Bisnis.com, JAKARTA - Harga tembaga diyakini berpotensi menembus level US$7.000 per ton dalam beberapa perdagangan ke depan seiring dengan banyak katalis positif yang tersedia di pasar untuk mendorong harga ke level yang lebih tinggi.
Analis Capital Futures Wahyu Laksono mengatakan bahwa harga tembaga untuk menembus ke atas US$7.000 per ton, level tertinggi sejak 2017, pada tahun ini bukan sebuah probabilitas lagi, tetapi hanya menunggu waktu saja.
“Tembaga mungkin bisa ke US$7.500 dalam jangka menengah, bahkan bisa menguji US$8.000 per ton pada akhir tahun ini atau awal 2021,” ujar Wahyu saat dihubungi Bisnis, Selasa (1/9/2020).
Dia menjelaskan bahwa pergerakan harga tembaga masih didukung baik teknikal maupun fundamental.
Secara fundamental, terdapat tiga alasan utama yang akan menjadi pondasi harga bergerak lebih tinggi, yaitu proyeksi inflasi AS yang akan mendukung harga-harga komoditas, pelemahan dolar AS, dan pola bullish emas dan perak yang juga akan mempengaruhi harga logam lainnya.
Berdasarkan data Bloomberg, pada penutupan perdagangan Senin (31/8/2020) harga tembaga di bursa London parkir di level US$6.667 per ton, naik 0,69 persen. Level itu merupakan level tertinggi tembaga sejak 2018.
Baca Juga
Sementara itu, harga tembaga di bursa Comex pada perdagangan Selasa (1/9/2020) hingga pukul 14.47 WIB berada di level US$308,15 per pon, naik 0,65 persen. Level itu juga merupakan yang tertinggi sejak dua tahun lalu.
Sepanjang tahun berjalan 2020, harga tembaga di bursa London telah berhasil menguat sebesar 7,99 persen. Padahal, pada medio Maret 2020 harga sempat anjlok hingga menyentuh level US$4.371 per ton.
Di sisi pihak, VP Commodity Research Motilal Oswal Financial Services Limited Navneet Damani mengatakan bahwa harga tembaga yang kerap dijadikan patokan pertumbuhan ekonomi telah menguat lebih didukung fundamental pasokan dibanding permintaan.
Pasalnya, ekonomi masih dibayangi perlambatan yang cukup parah jika kasus pandemi Covid-19 tidak kunjung usai dan belum ditemukan vaksin yang cukup ampuh melawan virus mematikan itu.
Harga lebih didukung oleh kekhawatiran pasar terhadap pengetatan pasokan akibat produsen utama Amerika Selatan dihadapi banyaknya pekerja yang terinfeksi virus dan pemogokan kerja.
Sebagian besar tambang tembaga di Chili, produsen terbesar di dunia, terpaksa dihentikan kembali untuk membatasi penyebaran Covid-19. Sementara itu, sebagian tambang lainnya memangkas produksi tembaga seiring dengan keterbatasan tenaga kerja.

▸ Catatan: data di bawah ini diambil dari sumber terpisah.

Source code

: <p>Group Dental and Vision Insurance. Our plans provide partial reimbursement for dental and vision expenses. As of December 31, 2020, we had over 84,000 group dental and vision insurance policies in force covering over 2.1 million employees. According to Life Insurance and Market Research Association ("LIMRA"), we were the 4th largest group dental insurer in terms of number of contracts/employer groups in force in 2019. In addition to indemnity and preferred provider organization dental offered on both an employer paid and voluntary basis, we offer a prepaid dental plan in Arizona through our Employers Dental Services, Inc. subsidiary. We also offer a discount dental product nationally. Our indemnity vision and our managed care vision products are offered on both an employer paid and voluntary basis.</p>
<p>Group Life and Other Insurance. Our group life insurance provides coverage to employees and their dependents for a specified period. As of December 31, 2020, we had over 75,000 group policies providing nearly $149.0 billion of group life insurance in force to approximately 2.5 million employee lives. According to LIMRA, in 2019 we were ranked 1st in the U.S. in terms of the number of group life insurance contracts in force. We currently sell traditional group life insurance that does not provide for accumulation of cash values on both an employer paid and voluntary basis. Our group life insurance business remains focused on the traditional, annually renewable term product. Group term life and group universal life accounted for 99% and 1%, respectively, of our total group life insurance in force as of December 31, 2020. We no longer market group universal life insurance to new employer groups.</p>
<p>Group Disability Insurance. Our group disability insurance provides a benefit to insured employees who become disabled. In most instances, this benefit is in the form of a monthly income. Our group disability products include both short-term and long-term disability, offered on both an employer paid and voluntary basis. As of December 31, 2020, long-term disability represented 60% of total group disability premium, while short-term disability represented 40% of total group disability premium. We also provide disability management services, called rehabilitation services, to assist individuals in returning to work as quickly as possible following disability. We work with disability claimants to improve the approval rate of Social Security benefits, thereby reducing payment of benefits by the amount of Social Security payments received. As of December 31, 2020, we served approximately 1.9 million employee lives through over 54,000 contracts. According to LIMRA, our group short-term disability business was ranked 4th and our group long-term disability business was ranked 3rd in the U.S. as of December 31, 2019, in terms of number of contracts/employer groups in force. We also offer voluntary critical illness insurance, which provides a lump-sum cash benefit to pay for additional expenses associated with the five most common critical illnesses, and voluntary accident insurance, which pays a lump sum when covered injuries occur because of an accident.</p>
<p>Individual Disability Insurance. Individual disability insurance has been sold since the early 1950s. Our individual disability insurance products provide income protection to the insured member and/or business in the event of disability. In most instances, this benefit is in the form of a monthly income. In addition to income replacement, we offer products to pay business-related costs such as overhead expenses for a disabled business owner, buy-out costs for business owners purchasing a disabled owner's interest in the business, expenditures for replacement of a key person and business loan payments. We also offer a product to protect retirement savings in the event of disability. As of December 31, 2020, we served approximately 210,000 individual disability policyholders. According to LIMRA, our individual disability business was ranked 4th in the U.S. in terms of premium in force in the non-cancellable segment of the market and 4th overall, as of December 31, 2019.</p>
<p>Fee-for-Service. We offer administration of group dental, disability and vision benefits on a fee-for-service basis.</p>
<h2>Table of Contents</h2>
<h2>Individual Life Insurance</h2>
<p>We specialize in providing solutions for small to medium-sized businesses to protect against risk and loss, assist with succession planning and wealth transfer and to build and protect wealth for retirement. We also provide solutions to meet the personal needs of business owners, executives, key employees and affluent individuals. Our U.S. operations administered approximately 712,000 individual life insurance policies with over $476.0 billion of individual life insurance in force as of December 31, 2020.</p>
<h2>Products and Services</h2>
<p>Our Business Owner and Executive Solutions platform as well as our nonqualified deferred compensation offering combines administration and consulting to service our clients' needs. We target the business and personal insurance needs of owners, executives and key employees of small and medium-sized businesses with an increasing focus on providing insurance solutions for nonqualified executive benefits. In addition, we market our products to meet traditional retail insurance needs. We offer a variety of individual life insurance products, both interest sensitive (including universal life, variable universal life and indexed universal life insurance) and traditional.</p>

Dengan demikian, angka pasokan pun diyakini lebih rendah daripada bulan-bulan sebelumnya. Estimasi Bloomberg, produksi Chili pada tahun ini hanya akan mencapai 200.000 ton, turun sekitar 1 persen dari produksi global tahunan. Mengutip riset perusahaan keuangan asal AS, Jefferies, persediaan tembaga global berpotensi turun hingga 30 persen sejak Maret.